The district court, which lies in the First Circuit, applied the because of test because the First Circuit had adopted that standard in an earlier nontax case (Maine v. Dept. of the Interior, 298 F3d 60 (1st Cir. 2002)). Applying the test, the court reasoned that while it might be accurate to say that the workpapers helped Textron determine what amount should be reserved to cover any potential tax liabilities and that the workpapers were useful in obtaining a clean opinion from its outside auditors, there would have been no need to create a reserve if Textron had not anticipated a dispute with the IRS that was likely to result in litigation or some other adversarial proceeding. Therefore, the reserve for liabilities and, by extension, the tax accrual workpapers were created because of anticipated litigation with the IRS. The court also agreed with Textron that due to the unsettled state of the law and Textron’s previous history with the IRS, Textron’s anticipation of litigation in this case was well founded.

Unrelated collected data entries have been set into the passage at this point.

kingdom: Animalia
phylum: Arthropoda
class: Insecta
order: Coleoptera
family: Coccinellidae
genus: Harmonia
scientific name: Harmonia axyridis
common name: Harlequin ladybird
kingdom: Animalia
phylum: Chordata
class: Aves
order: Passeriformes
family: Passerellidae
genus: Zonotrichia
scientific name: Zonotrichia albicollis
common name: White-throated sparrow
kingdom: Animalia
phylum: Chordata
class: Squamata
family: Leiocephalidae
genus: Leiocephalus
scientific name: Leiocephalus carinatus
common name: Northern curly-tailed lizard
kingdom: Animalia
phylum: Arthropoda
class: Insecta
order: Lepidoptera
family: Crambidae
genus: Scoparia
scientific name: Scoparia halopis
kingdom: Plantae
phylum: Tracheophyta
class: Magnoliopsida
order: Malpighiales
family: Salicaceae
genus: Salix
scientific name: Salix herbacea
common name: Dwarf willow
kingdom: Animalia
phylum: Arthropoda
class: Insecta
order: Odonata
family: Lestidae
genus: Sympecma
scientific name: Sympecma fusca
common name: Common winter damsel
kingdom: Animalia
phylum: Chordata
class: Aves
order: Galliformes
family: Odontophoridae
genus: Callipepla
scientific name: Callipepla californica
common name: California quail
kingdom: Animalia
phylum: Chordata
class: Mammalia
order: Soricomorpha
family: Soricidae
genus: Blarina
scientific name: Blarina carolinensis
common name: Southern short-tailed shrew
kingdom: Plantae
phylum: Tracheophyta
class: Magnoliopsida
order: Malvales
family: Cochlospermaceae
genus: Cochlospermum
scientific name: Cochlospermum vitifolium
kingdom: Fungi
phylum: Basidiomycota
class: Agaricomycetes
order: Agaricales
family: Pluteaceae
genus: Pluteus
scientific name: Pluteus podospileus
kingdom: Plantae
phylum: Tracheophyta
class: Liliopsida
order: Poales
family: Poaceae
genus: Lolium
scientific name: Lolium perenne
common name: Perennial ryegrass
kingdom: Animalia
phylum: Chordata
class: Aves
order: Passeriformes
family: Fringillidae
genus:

Substantial need: In addition to arguing that the work-product privilege did not apply, the Service argued that if it did apply, it should be disregarded because the IRS had a substantial need for the information in the tax accrual workpapers. The district court stated that although the workpapers were relevant to the IRS’s audit, they provided only the opinions and conclusions of Textron’s attorneys and accountants and did not provide any factual information that would assist the Service in determining Textron’s tax liability. Because the information in the workpapers had little bearing on the determination of Textron’s tax liability, the court held that the IRS had no substantial need for the information that would override the privilege.
Waiver of the Privileges
The Service further argued that by sharing the workpapers with its independent auditors, Textron had waived all three privileges. The court agreed with the IRS about the attorney-client and tax practitioner–client privileges but disagreed about the work-product privilege. According to the court, the purpose of the attorney-client and tax practitioner–client privileges is to insure that confidential communications between a client and an adviser remain confidential, while the work-product privilege’s purpose is to prevent an adversary from obtaining an unfair advantage in litigation by obtaining documents prepared in anticipation of litigation. Because any dissemination of documents to a third party necessarily destroys confidentiality, the court held that Textron had waived the attorney-client and tax practitioner–client privilege by giving the documents to its auditors. However, because giving the workpapers to the independent auditors was not inconsistent with the purpose of the work-product privilege (i.e., in this case, keeping the documents from the IRS), the court held that Textron had not waived the work-product privilege by doing so.